To determine in which countries we are doing well, we will compare the following data by country:
- total number of customers
- total value of sales
- average value of sales/customer
- average order value.

In [5]:
%%sql
WITH
    customer_orders AS
        (
        SELECT
            CASE
                WHEN
                (
                    SELECT count(*)
                    FROM customer 
                    WHERE country = c.country
                ) = 1 THEN "Other"
                ELSE c.country
            END AS 'country',
            SUM(i.total) 'value',
            COUNT(i.invoice_id) 'orders'
        FROM customer c
        INNER JOIN invoice i ON i.customer_id = c.customer_id
        GROUP BY c.customer_id
        ),
    country_sales AS
        (
        SELECT
            country,
            COUNT(country) 'customers',
            ROUND(SUM(value), 2) 'sales_volume',
            ROUND((SUM(value) / SUM(orders)), 2) 'average_order'
        FROM customer_orders
        GROUP BY country
        )

SELECT
    country, 
    customers, 
    sales_volume,
    average_order,
    ROUND((sales_volume / customers), 2) 'avg_lifetime_value'
FROM
    (SELECT 
        *,
        CASE
             WHEN country = 'Other' THEN 1
             ELSE 0
        END 'sort'
     FROM country_sales cs
    )
ORDER BY sort ASC, sales_volume DESC

 * sqlite:///chinook.db
Done.


country,customers,sales_volume,average_order,avg_lifetime_value
USA,13,1040.49,7.94,80.04
Canada,8,535.59,7.05,66.95
Brazil,5,427.68,7.01,85.54
France,5,389.07,7.78,77.81
Germany,4,334.62,8.16,83.66
Czech Republic,2,273.24,9.11,136.62
United Kingdom,3,245.52,8.77,81.84
Portugal,2,185.13,6.38,92.57
India,2,183.15,8.72,91.58
Other,15,1094.94,7.45,73.0


# Comparing purchases of whole albums vs. single tracks

Currently, out store purchases only entire albums from labels.
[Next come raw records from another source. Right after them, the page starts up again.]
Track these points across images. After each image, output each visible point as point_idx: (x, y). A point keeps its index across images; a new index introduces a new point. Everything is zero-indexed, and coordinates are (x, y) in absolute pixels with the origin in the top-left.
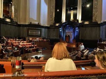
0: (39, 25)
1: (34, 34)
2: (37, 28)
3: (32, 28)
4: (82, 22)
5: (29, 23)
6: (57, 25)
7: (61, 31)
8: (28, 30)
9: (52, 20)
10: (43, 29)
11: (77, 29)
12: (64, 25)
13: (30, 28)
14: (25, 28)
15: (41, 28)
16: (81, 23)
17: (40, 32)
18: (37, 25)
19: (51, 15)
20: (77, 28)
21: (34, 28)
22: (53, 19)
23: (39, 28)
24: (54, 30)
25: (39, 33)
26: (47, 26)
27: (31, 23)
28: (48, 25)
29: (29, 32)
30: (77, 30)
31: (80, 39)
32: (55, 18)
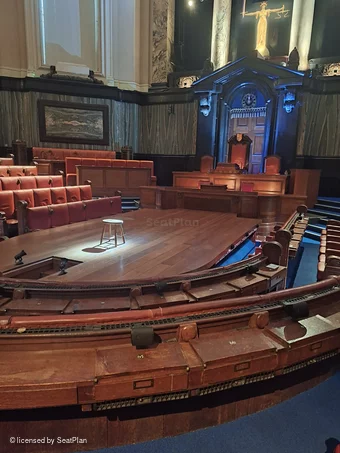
0: (96, 81)
1: (75, 133)
2: (85, 101)
3: (63, 98)
4: (312, 66)
5: (46, 73)
6: (187, 82)
7: (206, 112)
8: (41, 107)
9: (161, 57)
10: (118, 107)
11: (287, 103)
12: (223, 80)
13: (50, 97)
14: (26, 96)
15: (108, 101)
16: (307, 72)
17: (100, 122)
18: (87, 81)
19: (154, 28)
20: (289, 98)
21: (73, 99)
22: (168, 54)
23: (99, 102)
24: (173, 110)
25: (100, 124)
26: (136, 92)
27: (53, 68)
28: (141, 83)
29: (49, 121)
30: (288, 109)
31: (300, 152)
32: (175, 44)
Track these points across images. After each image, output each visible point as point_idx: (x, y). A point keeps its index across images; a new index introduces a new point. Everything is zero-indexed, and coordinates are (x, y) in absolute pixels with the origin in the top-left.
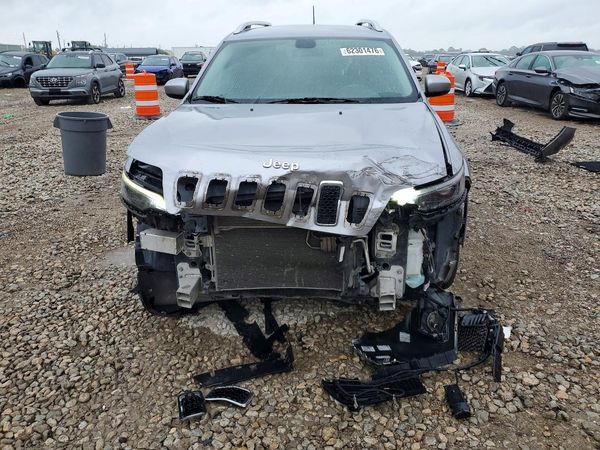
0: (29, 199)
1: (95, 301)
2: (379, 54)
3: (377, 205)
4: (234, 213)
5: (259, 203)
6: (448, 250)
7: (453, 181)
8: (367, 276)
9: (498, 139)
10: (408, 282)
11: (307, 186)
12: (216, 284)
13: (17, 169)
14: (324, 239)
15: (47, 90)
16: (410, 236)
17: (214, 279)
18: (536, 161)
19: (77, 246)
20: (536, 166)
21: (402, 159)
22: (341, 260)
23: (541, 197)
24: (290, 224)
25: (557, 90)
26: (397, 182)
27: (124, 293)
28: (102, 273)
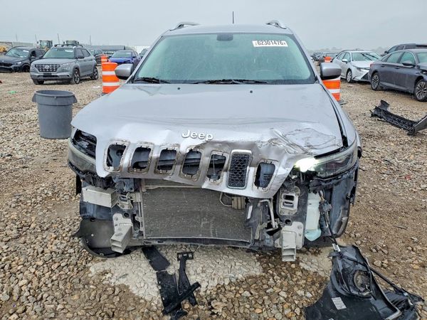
0: (7, 158)
1: (35, 254)
2: (284, 45)
3: (282, 171)
4: (156, 177)
5: (178, 168)
6: (341, 208)
7: (348, 151)
8: (271, 229)
9: (376, 115)
10: (307, 236)
11: (220, 154)
12: (144, 233)
13: (5, 132)
14: (235, 198)
15: (42, 74)
16: (309, 197)
17: (142, 229)
18: (408, 135)
19: (33, 200)
20: (409, 138)
21: (304, 132)
22: (249, 217)
23: (417, 166)
24: (205, 186)
25: (420, 78)
26: (299, 151)
27: (62, 247)
28: (47, 226)
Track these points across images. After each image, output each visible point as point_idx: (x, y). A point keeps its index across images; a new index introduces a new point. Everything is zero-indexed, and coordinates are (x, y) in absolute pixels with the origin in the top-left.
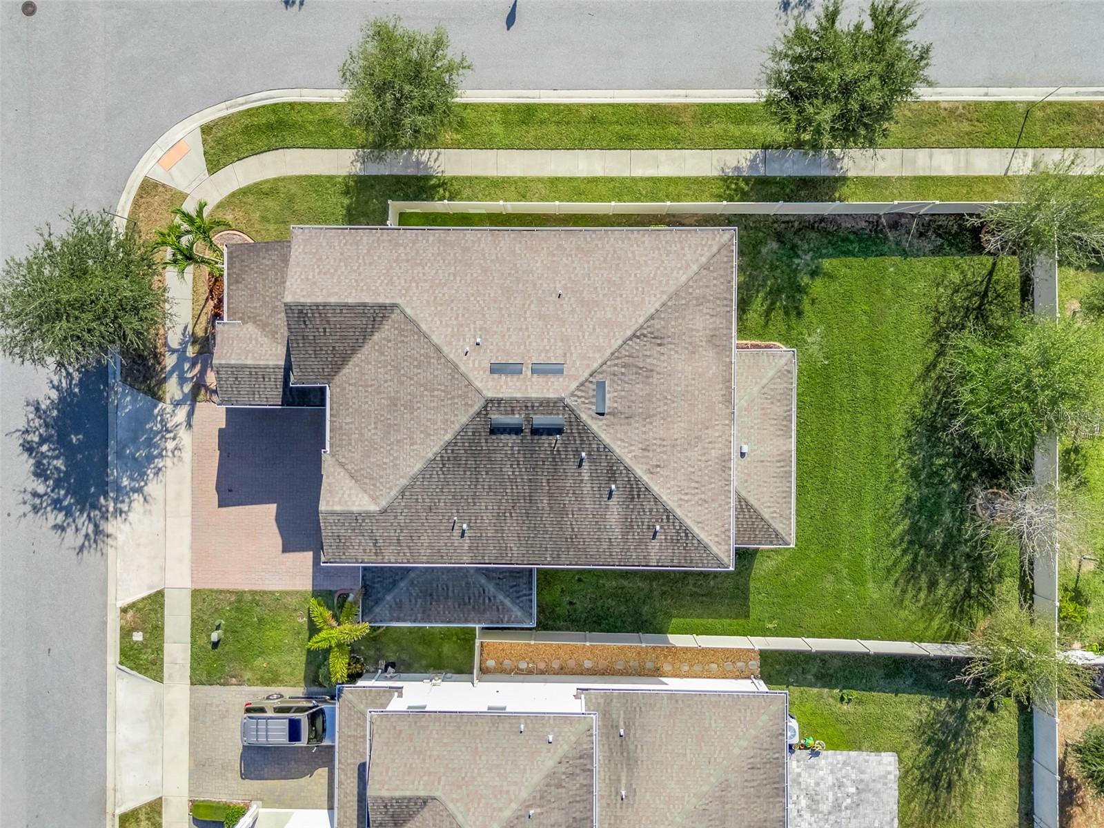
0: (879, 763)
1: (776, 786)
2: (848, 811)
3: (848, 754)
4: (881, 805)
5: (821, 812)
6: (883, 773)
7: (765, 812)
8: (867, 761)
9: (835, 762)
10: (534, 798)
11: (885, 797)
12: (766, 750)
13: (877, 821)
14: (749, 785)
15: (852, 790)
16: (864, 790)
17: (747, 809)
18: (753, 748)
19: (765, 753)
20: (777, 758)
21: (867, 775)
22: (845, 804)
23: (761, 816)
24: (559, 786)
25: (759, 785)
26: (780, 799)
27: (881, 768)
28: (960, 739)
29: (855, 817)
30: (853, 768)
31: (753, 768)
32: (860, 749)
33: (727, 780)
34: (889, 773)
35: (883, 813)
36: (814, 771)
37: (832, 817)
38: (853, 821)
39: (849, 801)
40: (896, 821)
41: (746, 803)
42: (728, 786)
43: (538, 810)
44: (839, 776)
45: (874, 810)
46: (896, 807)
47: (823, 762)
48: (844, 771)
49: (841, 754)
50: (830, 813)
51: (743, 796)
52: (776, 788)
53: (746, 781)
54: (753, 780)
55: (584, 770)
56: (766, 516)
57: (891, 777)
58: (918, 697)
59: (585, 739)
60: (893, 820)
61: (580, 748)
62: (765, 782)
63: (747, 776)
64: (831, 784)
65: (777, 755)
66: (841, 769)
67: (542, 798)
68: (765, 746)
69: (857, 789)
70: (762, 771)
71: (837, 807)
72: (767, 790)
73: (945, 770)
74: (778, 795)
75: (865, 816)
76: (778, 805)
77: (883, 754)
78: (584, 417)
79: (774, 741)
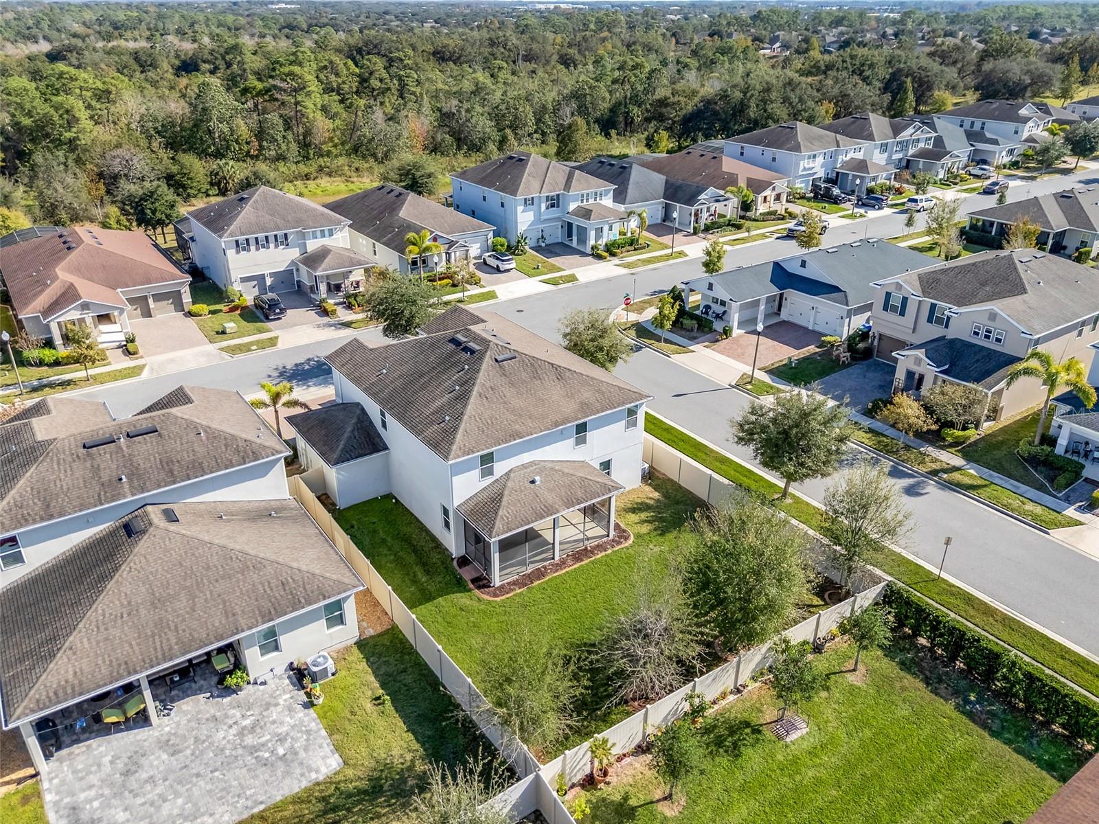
0: (324, 758)
1: (272, 610)
2: (254, 761)
3: (319, 730)
4: (275, 784)
5: (242, 741)
6: (314, 766)
7: (243, 611)
8: (321, 747)
9: (306, 724)
10: (214, 433)
11: (287, 781)
12: (305, 589)
13: (253, 790)
14: (266, 587)
15: (281, 751)
16: (286, 761)
17: (242, 594)
18: (303, 578)
19: (301, 589)
20: (300, 602)
21: (304, 755)
22: (260, 754)
23: (238, 610)
24: (226, 446)
25: (269, 596)
26: (260, 621)
27: (320, 762)
28: (394, 801)
29: (249, 770)
30: (307, 740)
31: (283, 584)
32: (330, 735)
33: (265, 567)
34: (317, 771)
35: (266, 791)
36: (287, 713)
37: (240, 751)
38: (244, 770)
39: (267, 755)
40: (262, 807)
41: (247, 591)
42: (260, 570)
43: (204, 438)
44: (292, 734)
45: (267, 781)
46: (279, 798)
47: (301, 715)
48: (299, 735)
49: (317, 724)
50: (244, 747)
51: (254, 585)
52: (270, 612)
53: (269, 583)
54: (272, 589)
55: (243, 458)
56: (500, 513)
57: (313, 776)
58: (416, 746)
59: (269, 451)
60: (262, 803)
61: (261, 450)
62: (273, 600)
63: (274, 582)
64: (280, 731)
65: (303, 601)
66: (301, 731)
67: (215, 437)
68: (308, 587)
69: (285, 755)
70: (282, 593)
71: (253, 750)
72: (266, 605)
73: (349, 810)
74: (263, 617)
75: (255, 777)
76: (253, 620)
77: (337, 756)
78: (488, 353)
79: (316, 593)
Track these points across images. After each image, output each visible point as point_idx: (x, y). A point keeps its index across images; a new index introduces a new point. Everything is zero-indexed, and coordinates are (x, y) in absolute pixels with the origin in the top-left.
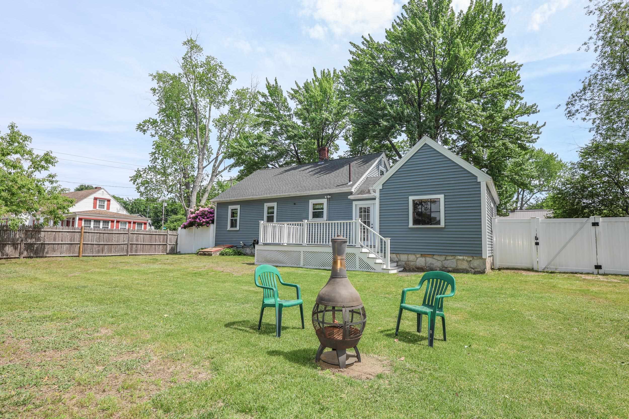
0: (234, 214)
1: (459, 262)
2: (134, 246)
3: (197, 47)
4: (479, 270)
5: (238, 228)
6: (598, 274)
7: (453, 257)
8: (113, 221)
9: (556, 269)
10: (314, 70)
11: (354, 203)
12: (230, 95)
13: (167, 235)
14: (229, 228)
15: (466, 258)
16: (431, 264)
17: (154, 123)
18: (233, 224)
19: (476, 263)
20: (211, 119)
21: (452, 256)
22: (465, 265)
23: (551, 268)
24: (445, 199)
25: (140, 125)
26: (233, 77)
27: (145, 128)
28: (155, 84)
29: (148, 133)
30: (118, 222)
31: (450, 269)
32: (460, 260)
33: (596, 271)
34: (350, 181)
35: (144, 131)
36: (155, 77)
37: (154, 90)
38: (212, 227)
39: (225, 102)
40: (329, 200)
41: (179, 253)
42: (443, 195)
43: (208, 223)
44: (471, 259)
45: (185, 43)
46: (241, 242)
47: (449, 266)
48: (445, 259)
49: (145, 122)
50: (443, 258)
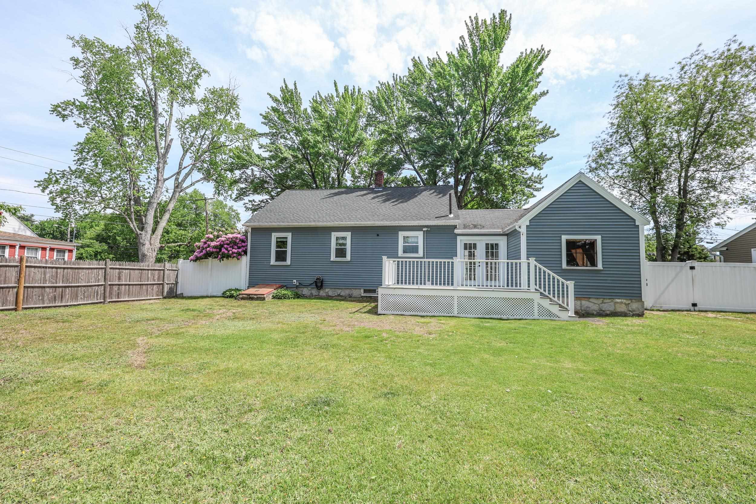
0: (282, 243)
1: (617, 305)
2: (115, 288)
3: (159, 17)
4: (637, 312)
5: (288, 262)
6: (695, 311)
7: (610, 301)
8: (12, 247)
9: (661, 307)
10: (335, 84)
11: (459, 238)
12: (200, 93)
13: (164, 270)
14: (273, 262)
15: (624, 301)
16: (587, 307)
17: (82, 108)
18: (281, 256)
19: (635, 306)
20: (174, 119)
21: (609, 299)
22: (622, 308)
23: (656, 307)
24: (602, 240)
25: (58, 106)
26: (205, 71)
27: (66, 113)
28: (78, 53)
29: (70, 120)
30: (22, 247)
31: (608, 312)
32: (617, 303)
33: (692, 308)
34: (450, 213)
35: (64, 117)
36: (78, 42)
37: (76, 62)
38: (245, 260)
39: (192, 101)
40: (426, 234)
41: (181, 297)
42: (600, 236)
43: (239, 255)
44: (629, 302)
45: (139, 7)
46: (295, 281)
47: (607, 309)
48: (603, 303)
49: (67, 103)
50: (600, 301)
Customers can then buy any track from an album, or they can buy the whole album by adding all the tracks from an album to their order. To reduce our expenses, we are considering buying only select tracks instead of entire albums. This might drive away customers looking to buy an entire album. To get an idea of the impact such a change could have, we will see how many of our orders actually contain an entire album. 

In [6]:
%%sql 

WITH invoice_line_album AS
    (
    SELECT
        il.invoice_id,
        il.track_id 'track_ila',
        t.album_id 'album_ila'
    FROM invoice_line il
    LEFT JOIN track t
    ON t.track_id = il.track_id
    ),
    whole_album AS
    (
    SELECT
        invoice_id, 
        CASE
            WHEN 
                (
                    SELECT track_ila 
                    FROM invoice_line_album ila2
                    WHERE invoice_id = ila.invoice_id
                    EXCEPT
                    SELECT track_id
                    FROM track
                    WHERE album_id = ila.album_ila
                ) IS NULL
                AND 
                (
                    SELECT track_id
                    FROM track
                    WHERE album_id = ila.album_ila
                    EXCEPT
                    SELECT track_ila 
                    FROM invoice_line_album ila2
                    WHERE invoice_id = ila.invoice_id
                ) IS NULL
                THEN 1
            ELSE 0
        END 'whole_album'
    FROM invoice_line_album ila
    GROUP BY 1
    )

SELECT
    COUNT(*) 'total_orders',
    SUM(whole_album) 'whole_album_purchases',
    ROUND((CAST(SUM(whole_album) AS float) / CAST(COUNT(*) AS FLOAT)), 2) 'whole_album_orders'
FROM whole_album

 * sqlite:///chinook.db
Done.


total_orders,whole_album_purchases,whole_album_orders
614,114,0.19


Our analysis shows that about 19% of our orders are purchases of an entire album. This would suggest that switching to offering only select songs could be a good idea.